- _Data items_
________________________________________
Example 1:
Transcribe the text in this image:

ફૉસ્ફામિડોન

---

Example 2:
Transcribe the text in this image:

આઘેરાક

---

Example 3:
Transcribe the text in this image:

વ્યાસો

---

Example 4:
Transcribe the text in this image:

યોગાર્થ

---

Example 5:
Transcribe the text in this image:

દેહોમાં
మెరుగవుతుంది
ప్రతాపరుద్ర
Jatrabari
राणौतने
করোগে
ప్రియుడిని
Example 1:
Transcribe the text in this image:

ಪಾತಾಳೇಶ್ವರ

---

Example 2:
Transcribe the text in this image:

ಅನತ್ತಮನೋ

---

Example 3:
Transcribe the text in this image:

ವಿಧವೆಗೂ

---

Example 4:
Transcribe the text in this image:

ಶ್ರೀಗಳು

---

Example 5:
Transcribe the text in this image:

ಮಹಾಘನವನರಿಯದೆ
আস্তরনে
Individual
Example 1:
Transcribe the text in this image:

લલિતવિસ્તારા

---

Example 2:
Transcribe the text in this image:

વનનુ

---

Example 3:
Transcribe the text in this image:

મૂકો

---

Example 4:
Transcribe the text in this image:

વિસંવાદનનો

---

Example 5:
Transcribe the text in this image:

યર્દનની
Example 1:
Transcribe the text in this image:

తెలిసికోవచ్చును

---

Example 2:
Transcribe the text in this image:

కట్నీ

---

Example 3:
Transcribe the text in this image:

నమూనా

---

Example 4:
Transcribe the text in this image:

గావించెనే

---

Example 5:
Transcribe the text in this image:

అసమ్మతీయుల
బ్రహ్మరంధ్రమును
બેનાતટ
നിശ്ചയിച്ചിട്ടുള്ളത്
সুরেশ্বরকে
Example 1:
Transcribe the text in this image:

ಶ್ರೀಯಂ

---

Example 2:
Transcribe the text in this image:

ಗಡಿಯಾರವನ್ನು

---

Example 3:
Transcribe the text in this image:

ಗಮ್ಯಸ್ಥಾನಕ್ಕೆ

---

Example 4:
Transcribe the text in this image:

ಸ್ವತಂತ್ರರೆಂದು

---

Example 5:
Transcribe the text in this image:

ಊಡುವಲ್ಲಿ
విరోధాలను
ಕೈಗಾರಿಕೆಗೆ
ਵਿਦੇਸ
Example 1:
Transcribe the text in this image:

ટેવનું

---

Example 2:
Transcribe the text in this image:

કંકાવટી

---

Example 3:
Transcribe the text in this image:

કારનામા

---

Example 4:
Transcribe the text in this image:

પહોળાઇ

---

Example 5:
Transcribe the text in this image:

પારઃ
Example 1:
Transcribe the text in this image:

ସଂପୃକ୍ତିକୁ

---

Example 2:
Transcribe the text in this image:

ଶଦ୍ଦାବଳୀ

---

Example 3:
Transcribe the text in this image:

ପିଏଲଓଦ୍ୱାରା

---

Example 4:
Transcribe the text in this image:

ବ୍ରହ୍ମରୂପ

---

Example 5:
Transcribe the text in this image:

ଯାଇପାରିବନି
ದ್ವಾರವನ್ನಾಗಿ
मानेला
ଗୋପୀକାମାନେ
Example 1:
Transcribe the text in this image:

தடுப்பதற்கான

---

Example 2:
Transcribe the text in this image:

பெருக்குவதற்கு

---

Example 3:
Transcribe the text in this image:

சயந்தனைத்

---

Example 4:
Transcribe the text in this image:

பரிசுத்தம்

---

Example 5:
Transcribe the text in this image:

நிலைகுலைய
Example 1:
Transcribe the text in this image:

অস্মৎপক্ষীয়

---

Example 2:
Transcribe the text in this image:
________________________________________
- _What the task asks_
Keep every word the same and copy out all of the entries.

- _Result of the exercise_
Example 1:
Transcribe the text in this image:

ફૉસ્ફામિડોન

---

Example 2:
Transcribe the text in this image:

આઘેરાક

---

Example 3:
Transcribe the text in this image:

વ્યાસો

---

Example 4:
Transcribe the text in this image:

યોગાર્થ

---

Example 5:
Transcribe the text in this image:

દેહોમાં
మెరుగవుతుంది
ప్రతాపరుద్ర
Jatrabari
राणौतने
করোগে
ప్రియుడిని
Example 1:
Transcribe the text in this image:

ಪಾತಾಳೇಶ್ವರ

---

Example 2:
Transcribe the text in this image:

ಅನತ್ತಮನೋ

---

Example 3:
Transcribe the text in this image:

ವಿಧವೆಗೂ

---

Example 4:
Transcribe the text in this image:

ಶ್ರೀಗಳು

---

Example 5:
Transcribe the text in this image:

ಮಹಾಘನವನರಿಯದೆ
আস্তরনে
Individual
Example 1:
Transcribe the text in this image:

લલિતવિસ્તારા

---

Example 2:
Transcribe the text in this image:

વનનુ

---

Example 3:
Transcribe the text in this image:

મૂકો

---

Example 4:
Transcribe the text in this image:

વિસંવાદનનો

---

Example 5:
Transcribe the text in this image:

યર્દનની
Example 1:
Transcribe the text in this image:

తెలిసికోవచ్చును

---

Example 2:
Transcribe the text in this image:

కట్నీ

---

Example 3:
Transcribe the text in this image:

నమూనా

---

Example 4:
Transcribe the text in this image:

గావించెనే

---

Example 5:
Transcribe the text in this image:

అసమ్మతీయుల
బ్రహ్మరంధ్రమును
બેનાતટ
നിശ്ചയിച്ചിട്ടുള്ളത്
সুরেশ্বরকে
Example 1:
Transcribe the text in this image:

ಶ್ರೀಯಂ

---

Example 2:
Transcribe the text in this image:

ಗಡಿಯಾರವನ್ನು

---

Example 3:
Transcribe the text in this image:

ಗಮ್ಯಸ್ಥಾನಕ್ಕೆ

---

Example 4:
Transcribe the text in this image:

ಸ್ವತಂತ್ರರೆಂದು

---

Example 5:
Transcribe the text in this image:

ಊಡುವಲ್ಲಿ
విరోధాలను
ಕೈಗಾರಿಕೆಗೆ
ਵਿਦੇਸ
Example 1:
Transcribe the text in this image:

ટેવનું

---

Example 2:
Transcribe the text in this image:

કંકાવટી

---

Example 3:
Transcribe the text in this image:

કારનામા

---

Example 4:
Transcribe the text in this image:

પહોળાઇ

---

Example 5:
Transcribe the text in this image:

પારઃ
Example 1:
Transcribe the text in this image:

ସଂପୃକ୍ତିକୁ

---

Example 2:
Transcribe the text in this image:

ଶଦ୍ଦାବଳୀ

---

Example 3:
Transcribe the text in this image:

ପିଏଲଓଦ୍ୱାରା

---

Example 4:
Transcribe the text in this image:

ବ୍ରହ୍ମରୂପ

---

Example 5:
Transcribe the text in this image:

ଯାଇପାରିବନି
ದ್ವಾರವನ್ನಾಗಿ
मानेला
ଗୋପୀକାମାନେ
Example 1:
Transcribe the text in this image:

தடுப்பதற்கான

---

Example 2:
Transcribe the text in this image:

பெருக்குவதற்கு

---

Example 3:
Transcribe the text in this image:

சயந்தனைத்

---

Example 4:
Transcribe the text in this image:

பரிசுத்தம்

---

Example 5:
Transcribe the text in this image:

நிலைகுலைய
Example 1:
Transcribe the text in this image:

অস্মৎপক্ষীয়

---

Example 2:
Transcribe the text in this image:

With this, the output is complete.